» **WORK TO BE COMPLETED**
Repeat word for word the passage of the court ruling excerpt below that runs between "10. The College" and "Civil Revision Petitions.", inclusive.

» **DOCUMENT EXCERPT**
10. The College Management appears to have made an application on 19.08.1993 for stay of the order passed by the Sub Court, Madurai. But the Trial Court has directed them to maintain status quo till the disposal of the application. This order of the Trial Court has been taken on revision before this Court in C.R.P.Nos.2662 and 2664 of 1993. This Court, on 13.09.1993, passed an order of interim stay of further proceedings in O.S.Nos.798, 800 and 802 of 1993, subject to the condition that the delinquent employees shall not proceed with the enquiry against the respondents or make any further application in pursuance of the enquiry already conducted till the disposal of these Civil Revision Petitions.

Dataset entries:
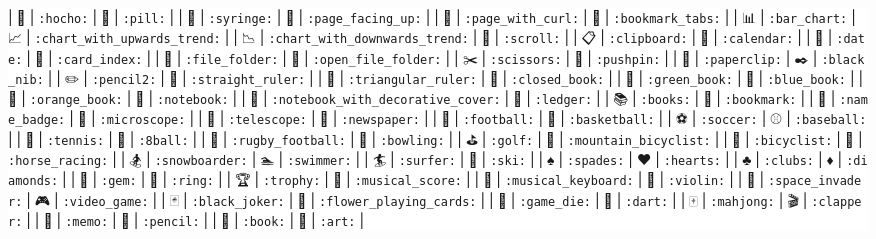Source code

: | :hocho: | `:hocho:`  |  :pill: | `:pill:` |
| :syringe: | `:syringe:`  |  :page_facing_up: | `:page_facing_up:` |
| :page_with_curl: | `:page_with_curl:`  |  :bookmark_tabs: | `:bookmark_tabs:` |
| :bar_chart: | `:bar_chart:`  |  :chart_with_upwards_trend: | `:chart_with_upwards_trend:` |
| :chart_with_downwards_trend: | `:chart_with_downwards_trend:`  |  :scroll: | `:scroll:` |
| :clipboard: | `:clipboard:`  |  :calendar: | `:calendar:` |
| :date: | `:date:`  |  :card_index: | `:card_index:` |
| :file_folder: | `:file_folder:`  |  :open_file_folder: | `:open_file_folder:` |
| :scissors: | `:scissors:`  |  :pushpin: | `:pushpin:` |
| :paperclip: | `:paperclip:`  |  :black_nib: | `:black_nib:` |
| :pencil2: | `:pencil2:`  |  :straight_ruler: | `:straight_ruler:` |
| :triangular_ruler: | `:triangular_ruler:`  |  :closed_book: | `:closed_book:` |
| :green_book: | `:green_book:`  |  :blue_book: | `:blue_book:` |
| :orange_book: | `:orange_book:`  |  :notebook: | `:notebook:` |
| :notebook_with_decorative_cover: | `:notebook_with_decorative_cover:`  |  :ledger: | `:ledger:` |
| :books: | `:books:`  |  :bookmark: | `:bookmark:` |
| :name_badge: | `:name_badge:`  |  :microscope: | `:microscope:` |
| :telescope: | `:telescope:`  |  :newspaper: | `:newspaper:` |
| :football: | `:football:`  |  :basketball: | `:basketball:` |
| :soccer: | `:soccer:`  |  :baseball: | `:baseball:` |
| :tennis: | `:tennis:`  |  :8ball: | `:8ball:` |
| :rugby_football: | `:rugby_football:`  |  :bowling: | `:bowling:` |
| :golf: | `:golf:`  |  :mountain_bicyclist: | `:mountain_bicyclist:` |
| :bicyclist: | `:bicyclist:`  |  :horse_racing: | `:horse_racing:` |
| :snowboarder: | `:snowboarder:`  |  :swimmer: | `:swimmer:` |
| :surfer: | `:surfer:`  |  :ski: | `:ski:` |
| :spades: | `:spades:`  |  :hearts: | `:hearts:` |
| :clubs: | `:clubs:`  |  :diamonds: | `:diamonds:` |
| :gem: | `:gem:`  |  :ring: | `:ring:` |
| :trophy: | `:trophy:`  |  :musical_score: | `:musical_score:` |
| :musical_keyboard: | `:musical_keyboard:`  |  :violin: | `:violin:` |
| :space_invader: | `:space_invader:`  |  :video_game: | `:video_game:` |
| :black_joker: | `:black_joker:`  |  :flower_playing_cards: | `:flower_playing_cards:` |
| :game_die: | `:game_die:`  |  :dart: | `:dart:` |
| :mahjong: | `:mahjong:`  |  :clapper: | `:clapper:` |
| :memo: | `:memo:`  |  :pencil: | `:pencil:` |
| :book: | `:book:`  |  :art: | `:art:` |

» **THE COMPLETED TASK**
10. The College Management appears to have made an application on 19.08.1993 for stay of the order passed by the Sub Court, Madurai. But the Trial Court has directed them to maintain status quo till the disposal of the application. This order of the Trial Court has been taken on revision before this Court in C.R.P.Nos.2662 and 2664 of 1993. This Court, on 13.09.1993, passed an order of interim stay of further proceedings in O.S.Nos.798, 800 and 802 of 1993, subject to the condition that the delinquent employees shall not proceed with the enquiry against the respondents or make any further application in pursuance of the enquiry already conducted till the disposal of these Civil Revision Petitions.